HDF4 was originally known simply as HDF. When Version 5 was introduced, it was dubbed HDF5 to emphasize the fact that the new version was significantly different from HDF and not backwards-compatible. Later, the HDF Group decided to adopt the name HDF4 for the earlier version to avoid confusion. This website has followed the same approach.
|Production phase||Generally used for middle- and final-state archiving.|
|Relationship to other formats|
|Has subtype||Includes version 4.x and previous releases not documented separately here.|
|Has modified version||HDF-EOS, Hierarchical Data Format-Earth Observing System (based on HDF4)|
|Affinity to||HDF5, Hierarchical Data Format, Version 5|
|LC experience or existing holdings||None|
|Disclosure||The HDF software was developed and supported by NCSA and is freely available. In July 2005, NCSA announced that the "Hierarchical Data Format group is spinning off from the National Center for Supercomputing Applications (NCSA) as a non-profit corporation supporting open source software and non-proprietary data formats."
Source code for the HDF libraries is available in Fortran and C. Some tools are available as Java source.

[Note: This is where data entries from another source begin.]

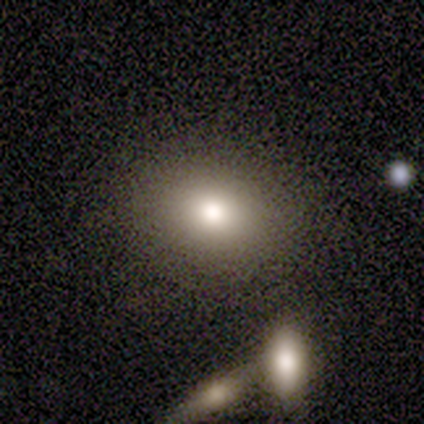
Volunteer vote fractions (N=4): Smooth or featured? 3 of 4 (75%) said smooth. How rounded? 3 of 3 (100%) said in between. Merging? 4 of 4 (100%) said none.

|Documentation||Software can be downloaded from http://www.hdfgroup.org/products/hdf4/. Documentation is at http://www.hdfgroup.org/release4/doc/index.html.|
These freely available tools are used by an estimated 2 million users in fields from environmental science to the aerospace industry and by entities including the U.S. Department of Energy, NASA, and Boeing. It is used world-wide in many fields, including Environmental Science, Neutron Scattering, Non-Destructive Testing, and Aerospace, to name a few. Scientific projects that use HDF include NASA's HDF-EOS project, and the DOE's Advanced Simulation and Computing Program.
More users of HDF (HDF4 and HDF5) are listed at Who Uses HDF? from the HDF Group.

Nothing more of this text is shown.